When the global financial system crashed back in 2007, auto lenders described the situation as a confluence of one-off events that would likely never repeat. Investment in shaky mortgages sent shockwaves through the financial markets, clamping access to capital and catapulting the unemployment rate to 10%. Without jobs or the ability to borrow money, consumers slammed on the car-buying brakes, which ultimately led General Motors and Chrysler to file for bankruptcy and seek billions of dollars in government bailouts. Thousands of dealerships went out of business, and some lenders closed their doors. By 2009, new-vehicle sales had plunged 35% to 10.4 million units, a level unseen since 1982.
But as time went on many lenders recovered. Those who survived the crisis emerged stronger than before. They streamlined operations and built out risk-management systems to ensure solid lending fundamentals. They put provisions in place to prevent this unraveling of the auto finance market from ever happening again.
As much as I hate to say it, I’m afraid that COVID-19 — the pandemic that has locked down some of the nation’s largest cities — will hammer the auto finance sector more severely than the credit crisis and ensuing recession. You see, with COVID-19, people across the globe are being conditioned to stay home. They are working remotely, having groceries delivered, and staying inside. In simpler terms, they’re getting used to life without their vehicles.
On a smaller scale, some recent natural disasters have shifted people’s mindsets about their houses and cars. Take Hurricane Harvey, for example, which submerged portions of Houston under 60 inches of water. The 2017 hurricane was the third major rain event in three years for the city, and folks in certain flood-prone neighborhoods gave up on rebuilding their houses year after year, opting instead to move into apartments.
The same was true with cars. After the Memorial Day Flood in 2015, most people replaced their damaged vehicles. After the Tax Day Flood in 2016, many did so again. But after the third storm in as many years, some folks downsized. My parents, who owned two cars for as long as I can remember, gave up their Harvey-totaled vehicle and kept only the one that didn’t flood. And now, two years later, they’re still driving that same car.

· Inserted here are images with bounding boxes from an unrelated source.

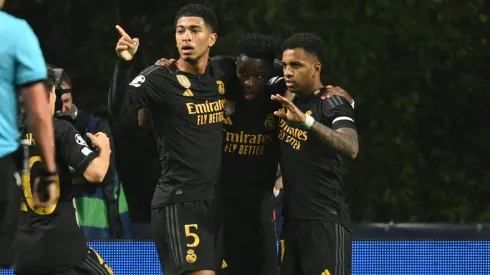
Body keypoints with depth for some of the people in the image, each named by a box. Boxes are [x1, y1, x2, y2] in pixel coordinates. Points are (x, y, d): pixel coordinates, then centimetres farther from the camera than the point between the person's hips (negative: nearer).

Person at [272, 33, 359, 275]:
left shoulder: (332, 103, -11)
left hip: (325, 219, -8)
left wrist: (306, 119, -38)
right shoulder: (288, 100, 10)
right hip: (292, 217, 8)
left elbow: (351, 148, -29)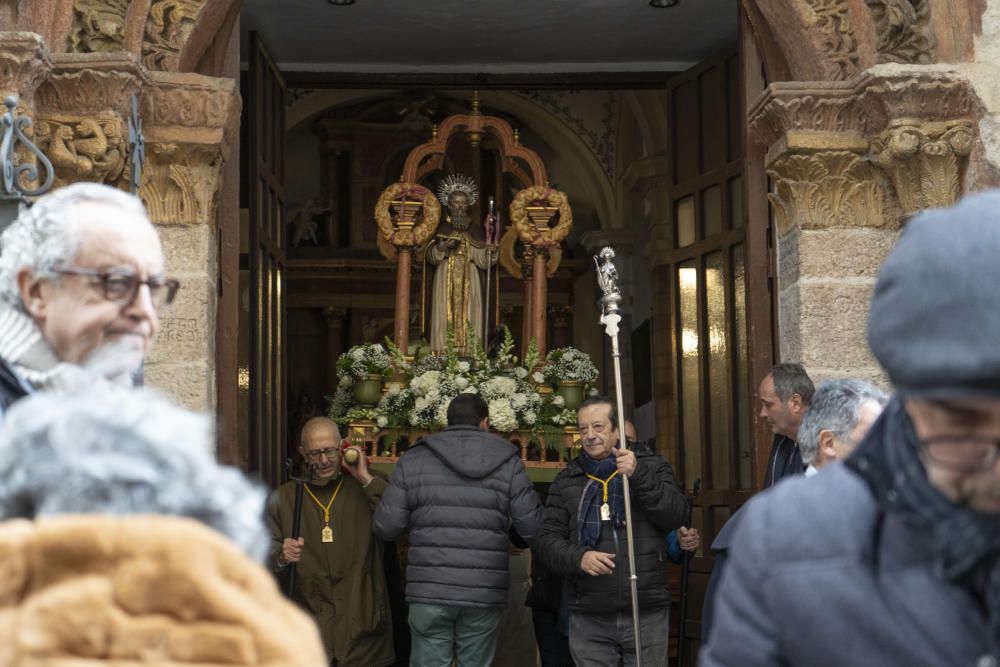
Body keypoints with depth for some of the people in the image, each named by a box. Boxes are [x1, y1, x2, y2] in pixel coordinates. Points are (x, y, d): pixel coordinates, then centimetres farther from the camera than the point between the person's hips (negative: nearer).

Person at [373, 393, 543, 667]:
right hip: (484, 594, 0)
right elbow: (534, 528, 0)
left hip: (430, 593, 0)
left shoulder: (414, 459, 5)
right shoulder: (508, 462, 4)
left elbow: (386, 527, 3)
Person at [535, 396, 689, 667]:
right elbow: (547, 540, 5)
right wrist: (579, 557, -15)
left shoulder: (651, 466, 8)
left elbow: (676, 516, -6)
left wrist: (639, 477, -17)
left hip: (647, 615, -1)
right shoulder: (567, 480, 11)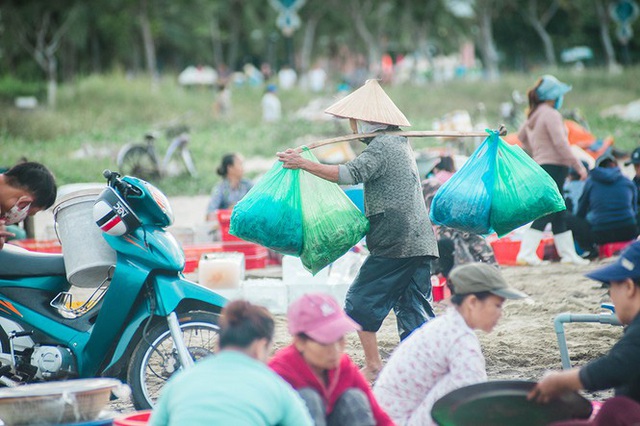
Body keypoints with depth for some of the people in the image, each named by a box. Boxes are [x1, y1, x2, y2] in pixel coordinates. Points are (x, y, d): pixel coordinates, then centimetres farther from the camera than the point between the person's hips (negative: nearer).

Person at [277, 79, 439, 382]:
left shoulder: (380, 146, -11)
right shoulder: (399, 142, 19)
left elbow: (351, 175, -24)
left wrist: (304, 164, -24)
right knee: (413, 308, 9)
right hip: (419, 241, 9)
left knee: (360, 300, 1)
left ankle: (373, 365, 1)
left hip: (394, 242, -9)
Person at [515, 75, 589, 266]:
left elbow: (521, 136, 28)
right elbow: (561, 143, -18)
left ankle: (568, 254, 16)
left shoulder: (534, 115, 14)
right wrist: (578, 165, -14)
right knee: (545, 213, -10)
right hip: (554, 166, -10)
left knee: (559, 214, 12)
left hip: (541, 165, 10)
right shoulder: (551, 114, -13)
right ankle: (526, 254, -13)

The longer lockdown mandates continue and the easier it becomes to order everything — from groceries to clothing to household items — online, the greater the likelihood that U.S. consumers will reduce the number of cars in their households or eliminate them altogether. Even my parents, who had never before ordered groceries online, are getting the hang of it and, dare I say, enjoying the convenience. That said, we may be on the cusp of a “new normal” for vehicle sales. It took six years following the credit crisis for new-car sales to return to 17 million units. To be honest, I’m not sure vehicle sales will reach that peak again. Perhaps 15.5 million units will become the new normal.
The 2020 SAAR has been rapidly dropping in recent weeks. The SAAR started out the year close to 17 million units, but as of this week was closer to 13 million units. Practically speaking, new-car sales in March might be half of last year’s number: perhaps 700,000 or 800,000 units. April’s volume will likely be lower, depending on how long dealerships stay closed and consumers are out of work. The lowest sales volume in the past 20 years was 656,976 in January 2009. Might April volume dip below that level? I wouldn’t be surprised if it does. A 12-million-unit SAAR would represent a 30% decline in vehicle sales in a single year, likely the largest single-year decline in history.
Admittedly, when news of the coronavirus started to circulate, I figured it would be confined to Asia and finished in a couple months, sparing the U.S. auto finance market. Alas, that prediction was vastly optimistic. Instead, this microscopic virus yesterday prompted the U.S. Senate to unanimously pass an unprecedented $2 trillion emergency aid package to keep the economy from grinding to a halt. The road ahead for auto lenders is going to be bumpy, for sure. Some will survive, others will fold. Ultimately, those who survive will emerge stronger than before, but the auto finance market will be forever changed.